KB Securities stated Samsung Electronics might see its working revenue develop to almost 100 trillion received (roughly $67.65 billion) subsequent yr, whereas sustaining its goal worth of 160,000 received.
In an organization evaluation report launched on Dec. 18, Kim Dong-won, head of analysis at KB Securities, stated, “Because the world’s largest DRAM producer, Samsung Electronics is predicted to be the most important beneficiary of rising costs for high-bandwidth reminiscence (HBM) and traditional DRAM, placing it inside clear attain of attaining 100 trillion received in working revenue subsequent yr.” The brokerage additionally maintained its “purchase” score.
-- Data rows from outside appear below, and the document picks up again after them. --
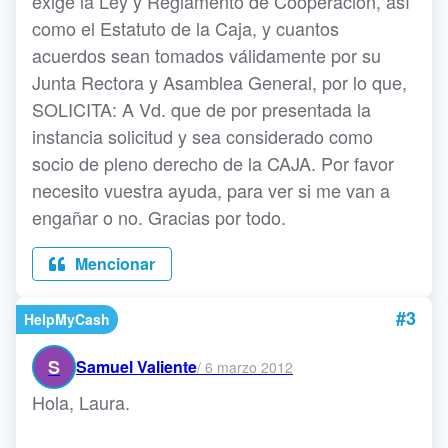
exige la Ley y Reglamento de Cooperación, así
como el Estatuto de la Caja, y cuantos
acuerdos sean tomados válidamente por su
Junta Rectora y Asamblea General, por lo que,
SOLICITA: A Vd. que de por presentada la
instancia solicitud y sea considerado como
socio de pleno derecho de la CAJA. Por favor
necesito vuestra ayuda, para ver si me van a
engañar o no. Gracias por todo.
Mencionar
#3
HelpMyCash
S
Samuel Valiente
/
6 marzo 2012
Hola, Laura.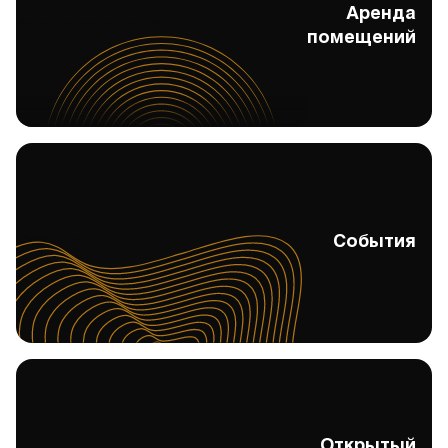
Аренда
Аренда помещений
помещений
События
События
Открытый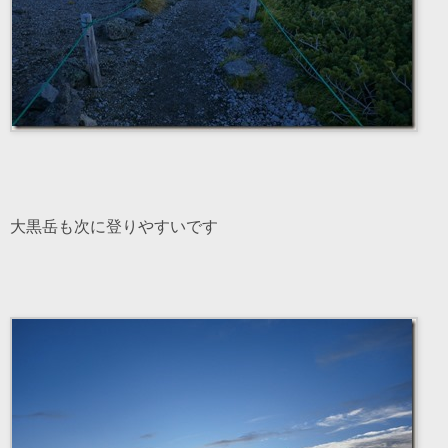
大黒岳も次に登りやすいです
KB Securities estimates Samsung Electronics’ working revenue subsequent yr at 97.12 trillion received.
Kim stated, “Samsung Electronics raised server DRAM costs by 60% within the fourth quarter, marking the most important worth improve ever,” including, “The corporate is predicted to keep up aggressive worth hikes within the first quarter subsequent yr amid extreme provide shortages.”
He continued, “HBM3E costs are additionally estimated to have risen by 20 to 30% lately as orders from application-specific built-in circuit (ASIC) corporations surged,” including that “a robust enchancment in earnings is predicted as elevated shipments of HBM4, that are projected to hold a 40 to 50% worth premium beginning within the first half of subsequent yr, are added to the combination.”
Samsung Electronics’ HBM bit shipments subsequent yr are projected to triple yr on yr to 11.2 billion gigabits, with HBM4 accounting for roughly half of whole shipments. This outlook displays surging HBM3E orders from ASIC corporations akin to Google, Amazon, and Microsoft, alongside a rising chance that Samsung will enter Nvidia’s HBM4supply chain within the first half of subsequent yr.
Accordingly, KB Securities estimates Samsung Electronics’ working revenue for the fourth quarter of this yr at 19 trillion received, practically triple the extent recorded a yr earlier. Kim added, “Regardless of being the most important beneficiary of rising HBM and traditional DRAM costs, Samsung Electronics’ shares are buying and selling at a 43% low cost to the common valuation of its friends, making it the most affordable amongst world DRAM makers,” noting that “given its deeply undervalued company valuation, the corporate seems poised to enter a re-rating part.”